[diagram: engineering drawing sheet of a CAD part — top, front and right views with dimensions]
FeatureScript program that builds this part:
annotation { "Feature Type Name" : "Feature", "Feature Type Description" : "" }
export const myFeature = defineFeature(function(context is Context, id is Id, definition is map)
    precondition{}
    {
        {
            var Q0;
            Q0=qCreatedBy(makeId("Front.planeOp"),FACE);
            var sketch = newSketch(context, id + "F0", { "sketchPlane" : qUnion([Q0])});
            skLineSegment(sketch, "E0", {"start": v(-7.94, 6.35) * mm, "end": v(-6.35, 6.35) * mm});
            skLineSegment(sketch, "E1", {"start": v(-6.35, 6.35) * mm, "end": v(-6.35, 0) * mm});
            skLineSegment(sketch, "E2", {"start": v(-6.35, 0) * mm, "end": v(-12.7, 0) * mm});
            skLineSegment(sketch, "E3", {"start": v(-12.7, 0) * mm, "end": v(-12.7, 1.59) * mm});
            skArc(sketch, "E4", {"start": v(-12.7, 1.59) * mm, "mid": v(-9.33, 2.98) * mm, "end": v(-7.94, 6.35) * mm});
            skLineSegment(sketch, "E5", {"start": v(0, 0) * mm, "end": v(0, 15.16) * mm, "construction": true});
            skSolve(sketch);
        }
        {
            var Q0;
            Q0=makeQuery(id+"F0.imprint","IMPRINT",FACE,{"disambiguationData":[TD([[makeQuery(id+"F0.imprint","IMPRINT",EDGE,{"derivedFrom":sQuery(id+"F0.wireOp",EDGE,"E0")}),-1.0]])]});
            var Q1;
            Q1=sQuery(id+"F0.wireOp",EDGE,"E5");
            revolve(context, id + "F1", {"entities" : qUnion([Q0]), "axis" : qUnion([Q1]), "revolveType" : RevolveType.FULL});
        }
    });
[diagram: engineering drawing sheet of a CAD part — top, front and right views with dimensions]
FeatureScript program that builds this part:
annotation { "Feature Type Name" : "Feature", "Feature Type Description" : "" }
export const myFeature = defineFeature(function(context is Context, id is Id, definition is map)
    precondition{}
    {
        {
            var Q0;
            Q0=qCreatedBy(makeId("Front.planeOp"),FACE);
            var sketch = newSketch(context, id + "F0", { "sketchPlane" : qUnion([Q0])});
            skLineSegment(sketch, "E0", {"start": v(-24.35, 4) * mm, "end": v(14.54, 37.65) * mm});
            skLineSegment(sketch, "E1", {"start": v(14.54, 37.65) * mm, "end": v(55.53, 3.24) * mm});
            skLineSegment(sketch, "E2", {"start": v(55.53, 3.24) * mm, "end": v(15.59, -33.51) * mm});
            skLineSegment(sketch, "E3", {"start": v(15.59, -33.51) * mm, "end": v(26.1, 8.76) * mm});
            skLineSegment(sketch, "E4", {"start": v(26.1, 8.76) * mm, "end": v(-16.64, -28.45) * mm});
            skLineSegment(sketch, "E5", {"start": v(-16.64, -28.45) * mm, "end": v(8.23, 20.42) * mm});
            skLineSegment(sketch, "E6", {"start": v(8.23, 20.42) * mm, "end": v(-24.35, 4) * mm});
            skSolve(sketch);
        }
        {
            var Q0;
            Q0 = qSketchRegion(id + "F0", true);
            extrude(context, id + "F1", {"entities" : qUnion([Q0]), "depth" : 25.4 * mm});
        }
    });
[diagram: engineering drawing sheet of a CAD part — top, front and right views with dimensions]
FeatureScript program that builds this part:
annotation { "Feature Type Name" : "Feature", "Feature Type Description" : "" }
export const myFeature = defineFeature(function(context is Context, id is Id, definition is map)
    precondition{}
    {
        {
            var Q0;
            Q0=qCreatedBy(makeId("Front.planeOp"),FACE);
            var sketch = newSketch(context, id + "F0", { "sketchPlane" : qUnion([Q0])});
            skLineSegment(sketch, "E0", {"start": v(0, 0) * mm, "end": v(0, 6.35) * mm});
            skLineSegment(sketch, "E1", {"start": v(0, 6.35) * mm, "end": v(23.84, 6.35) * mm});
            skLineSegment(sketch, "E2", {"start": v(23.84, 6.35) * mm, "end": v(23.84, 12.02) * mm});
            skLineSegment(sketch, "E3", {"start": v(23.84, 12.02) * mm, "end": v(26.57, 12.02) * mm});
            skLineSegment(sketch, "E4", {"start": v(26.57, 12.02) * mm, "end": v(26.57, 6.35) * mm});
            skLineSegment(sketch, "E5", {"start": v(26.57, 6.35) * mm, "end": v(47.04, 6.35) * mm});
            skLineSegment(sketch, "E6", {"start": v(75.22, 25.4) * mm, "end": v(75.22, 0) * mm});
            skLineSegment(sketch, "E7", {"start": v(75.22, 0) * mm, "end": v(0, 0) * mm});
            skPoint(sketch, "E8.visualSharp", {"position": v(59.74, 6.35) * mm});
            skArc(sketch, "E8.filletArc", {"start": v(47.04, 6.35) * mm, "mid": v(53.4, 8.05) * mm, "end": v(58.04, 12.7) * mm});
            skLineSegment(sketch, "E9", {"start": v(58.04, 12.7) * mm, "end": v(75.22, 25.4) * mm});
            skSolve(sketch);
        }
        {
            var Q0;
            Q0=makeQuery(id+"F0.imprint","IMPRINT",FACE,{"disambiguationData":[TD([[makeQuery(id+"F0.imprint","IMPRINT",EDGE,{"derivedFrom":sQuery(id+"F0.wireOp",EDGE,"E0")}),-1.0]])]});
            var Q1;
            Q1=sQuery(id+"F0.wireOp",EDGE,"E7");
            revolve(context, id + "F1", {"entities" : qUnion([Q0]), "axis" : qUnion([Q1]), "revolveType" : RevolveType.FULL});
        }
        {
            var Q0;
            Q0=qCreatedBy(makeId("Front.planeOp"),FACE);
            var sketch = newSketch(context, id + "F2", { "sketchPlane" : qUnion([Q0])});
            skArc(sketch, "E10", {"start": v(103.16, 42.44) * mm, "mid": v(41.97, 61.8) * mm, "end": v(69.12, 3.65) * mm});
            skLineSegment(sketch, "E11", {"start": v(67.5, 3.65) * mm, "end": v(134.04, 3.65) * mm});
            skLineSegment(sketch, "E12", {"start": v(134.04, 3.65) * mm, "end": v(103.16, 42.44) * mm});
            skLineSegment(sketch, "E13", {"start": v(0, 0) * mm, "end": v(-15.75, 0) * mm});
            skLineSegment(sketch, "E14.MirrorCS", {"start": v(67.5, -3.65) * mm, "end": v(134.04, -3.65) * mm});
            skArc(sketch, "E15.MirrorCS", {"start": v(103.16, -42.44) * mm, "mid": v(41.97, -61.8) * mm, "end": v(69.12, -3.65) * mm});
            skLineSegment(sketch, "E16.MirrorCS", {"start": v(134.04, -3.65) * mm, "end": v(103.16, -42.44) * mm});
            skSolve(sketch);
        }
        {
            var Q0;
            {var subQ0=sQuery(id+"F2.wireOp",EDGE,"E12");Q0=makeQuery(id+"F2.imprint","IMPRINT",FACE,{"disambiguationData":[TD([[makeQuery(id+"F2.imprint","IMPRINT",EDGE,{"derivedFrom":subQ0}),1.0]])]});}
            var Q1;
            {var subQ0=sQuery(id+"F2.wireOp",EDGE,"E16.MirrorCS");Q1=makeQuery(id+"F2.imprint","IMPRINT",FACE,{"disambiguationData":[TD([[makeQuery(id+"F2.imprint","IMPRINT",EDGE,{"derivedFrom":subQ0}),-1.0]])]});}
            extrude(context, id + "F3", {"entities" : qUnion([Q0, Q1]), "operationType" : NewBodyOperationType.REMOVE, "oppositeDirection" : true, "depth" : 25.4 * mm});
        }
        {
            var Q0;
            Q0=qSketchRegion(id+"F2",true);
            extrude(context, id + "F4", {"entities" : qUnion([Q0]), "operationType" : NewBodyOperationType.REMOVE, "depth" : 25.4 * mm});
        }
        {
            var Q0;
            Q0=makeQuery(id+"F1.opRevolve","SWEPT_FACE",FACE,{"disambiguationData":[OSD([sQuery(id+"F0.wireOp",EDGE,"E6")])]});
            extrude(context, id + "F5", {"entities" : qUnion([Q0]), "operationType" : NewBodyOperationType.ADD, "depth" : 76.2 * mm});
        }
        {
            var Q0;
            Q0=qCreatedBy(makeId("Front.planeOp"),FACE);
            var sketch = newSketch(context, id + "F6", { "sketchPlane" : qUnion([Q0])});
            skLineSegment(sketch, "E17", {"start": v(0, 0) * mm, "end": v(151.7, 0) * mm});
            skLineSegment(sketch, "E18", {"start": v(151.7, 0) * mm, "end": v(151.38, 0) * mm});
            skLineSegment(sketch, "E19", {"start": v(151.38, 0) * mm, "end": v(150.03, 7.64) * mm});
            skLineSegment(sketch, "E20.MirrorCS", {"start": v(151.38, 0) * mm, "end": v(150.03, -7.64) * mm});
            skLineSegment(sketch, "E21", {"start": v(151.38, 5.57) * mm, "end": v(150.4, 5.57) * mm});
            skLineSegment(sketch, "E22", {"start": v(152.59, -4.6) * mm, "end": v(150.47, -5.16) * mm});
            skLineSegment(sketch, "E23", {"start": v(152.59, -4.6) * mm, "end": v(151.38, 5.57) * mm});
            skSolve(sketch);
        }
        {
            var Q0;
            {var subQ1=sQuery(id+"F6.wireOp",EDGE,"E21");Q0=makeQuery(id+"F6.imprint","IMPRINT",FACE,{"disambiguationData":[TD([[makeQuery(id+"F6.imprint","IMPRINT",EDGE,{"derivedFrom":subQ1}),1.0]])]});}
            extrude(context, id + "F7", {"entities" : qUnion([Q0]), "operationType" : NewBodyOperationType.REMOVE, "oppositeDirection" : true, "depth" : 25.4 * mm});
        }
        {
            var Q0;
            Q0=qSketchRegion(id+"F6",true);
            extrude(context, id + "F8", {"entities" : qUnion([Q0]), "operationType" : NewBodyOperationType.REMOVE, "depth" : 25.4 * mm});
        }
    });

· · · ·

§ **Task requirements**
Please count the lines in the records above that contain the string "EDGE" and give only that number.

§ **The response**
8